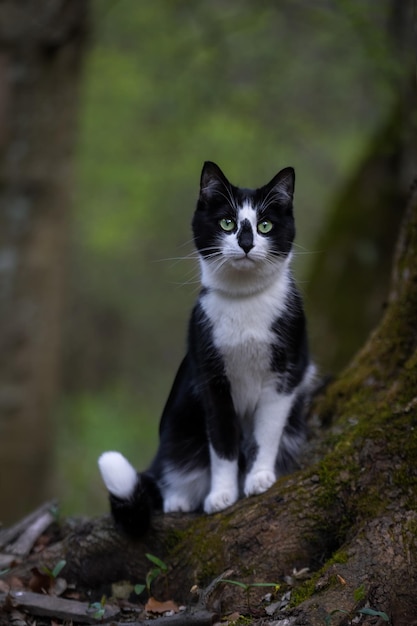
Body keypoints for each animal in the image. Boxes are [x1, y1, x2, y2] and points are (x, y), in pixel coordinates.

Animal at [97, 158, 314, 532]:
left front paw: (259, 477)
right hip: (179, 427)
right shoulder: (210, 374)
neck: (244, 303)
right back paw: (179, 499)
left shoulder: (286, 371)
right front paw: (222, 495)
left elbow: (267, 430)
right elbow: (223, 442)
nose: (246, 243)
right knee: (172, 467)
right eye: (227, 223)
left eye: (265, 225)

☆ ☆ ☆

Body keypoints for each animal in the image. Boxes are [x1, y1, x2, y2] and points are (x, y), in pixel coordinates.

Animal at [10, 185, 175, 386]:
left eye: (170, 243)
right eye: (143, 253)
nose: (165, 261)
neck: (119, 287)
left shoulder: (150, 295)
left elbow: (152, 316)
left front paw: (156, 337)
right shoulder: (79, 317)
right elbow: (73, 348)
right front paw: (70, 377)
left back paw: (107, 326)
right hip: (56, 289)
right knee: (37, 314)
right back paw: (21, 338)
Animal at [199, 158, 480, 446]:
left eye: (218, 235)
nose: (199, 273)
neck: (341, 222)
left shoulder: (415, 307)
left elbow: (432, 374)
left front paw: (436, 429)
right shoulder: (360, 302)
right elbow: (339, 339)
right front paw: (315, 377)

☆ ☆ ☆

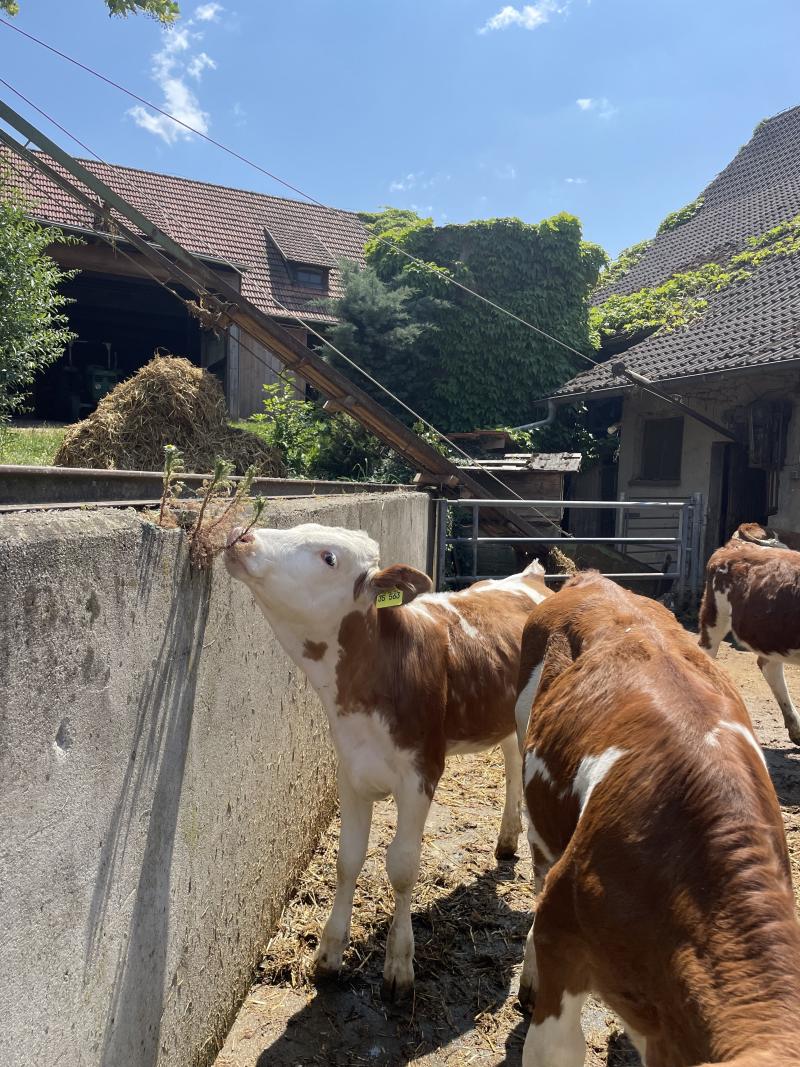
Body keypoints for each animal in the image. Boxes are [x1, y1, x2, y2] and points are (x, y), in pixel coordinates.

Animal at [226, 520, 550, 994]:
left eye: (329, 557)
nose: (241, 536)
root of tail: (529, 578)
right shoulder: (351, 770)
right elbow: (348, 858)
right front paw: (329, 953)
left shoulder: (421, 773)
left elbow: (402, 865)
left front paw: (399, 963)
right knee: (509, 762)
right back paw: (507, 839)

☆ ☆ ☆

Go through the entries above and count the lines holding the word "front"; write nothing but the number.

8